# Thread: Bases for row and column spaces

1. ## Bases for row and column spaces

Without multiplying matrices, find bases for the row and column spaces of A:

$\displaystyle A=\left[ {\begin{array}{cc}1 & 2 \\4 & 5 \\2 & 7 \\ \end{array} } \right]\left[ {\begin{array}{ccc}3 & 0 & 3 \\1 & 1 & 2 \\\end{array} } \right]$

How do you know from these shapes that A cannot be invertible?

2. Upon inspection, I find that a basis for the row space of A is (3,0,3) and (1,1,2) while a basis for the column space is (1,4,2) and (2,5,7). Although I'm not sure why...

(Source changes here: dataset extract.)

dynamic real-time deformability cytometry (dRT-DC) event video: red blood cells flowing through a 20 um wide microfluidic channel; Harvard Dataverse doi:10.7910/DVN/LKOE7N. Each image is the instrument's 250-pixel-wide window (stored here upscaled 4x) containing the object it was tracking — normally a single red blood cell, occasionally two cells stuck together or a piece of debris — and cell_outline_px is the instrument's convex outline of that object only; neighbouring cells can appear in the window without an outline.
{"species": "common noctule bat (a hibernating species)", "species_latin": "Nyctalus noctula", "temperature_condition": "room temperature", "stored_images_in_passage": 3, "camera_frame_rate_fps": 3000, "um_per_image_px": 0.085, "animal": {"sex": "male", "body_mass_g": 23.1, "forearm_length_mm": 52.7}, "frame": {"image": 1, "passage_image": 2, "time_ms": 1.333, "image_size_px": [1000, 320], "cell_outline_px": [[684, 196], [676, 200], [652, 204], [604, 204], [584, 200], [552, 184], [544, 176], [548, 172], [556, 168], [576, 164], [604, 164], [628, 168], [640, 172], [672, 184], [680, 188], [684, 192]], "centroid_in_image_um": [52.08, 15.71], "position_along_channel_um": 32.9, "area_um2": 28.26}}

3. Originally Posted by alexmahone
Without multiplying matrices, find bases for the row and column spaces of A:

$\displaystyle A=\left[ {\begin{array}{cc}1 & 2 \\4 & 5 \\2 & 7 \\ \end{array} } \right]\left[ {\begin{array}{ccc}3 & 0 & 3 \\1 & 1 & 2 \\\end{array} } \right]$
If we write A= BC, then C maps all of $\displaystyle R^3$ into a subspace of $\displaystyle R^2$ which can, of course, have dimension no larger than 2. B then maps that subspace into a subspace of R^3 which can have dimension no larger than 2. Since A= BC maps $\displaystyle R^3$ into a two dimensional subspace of $\displaystyle R^3$, it cannot be invertible.

How do you know from these shapes that A cannot be invertible?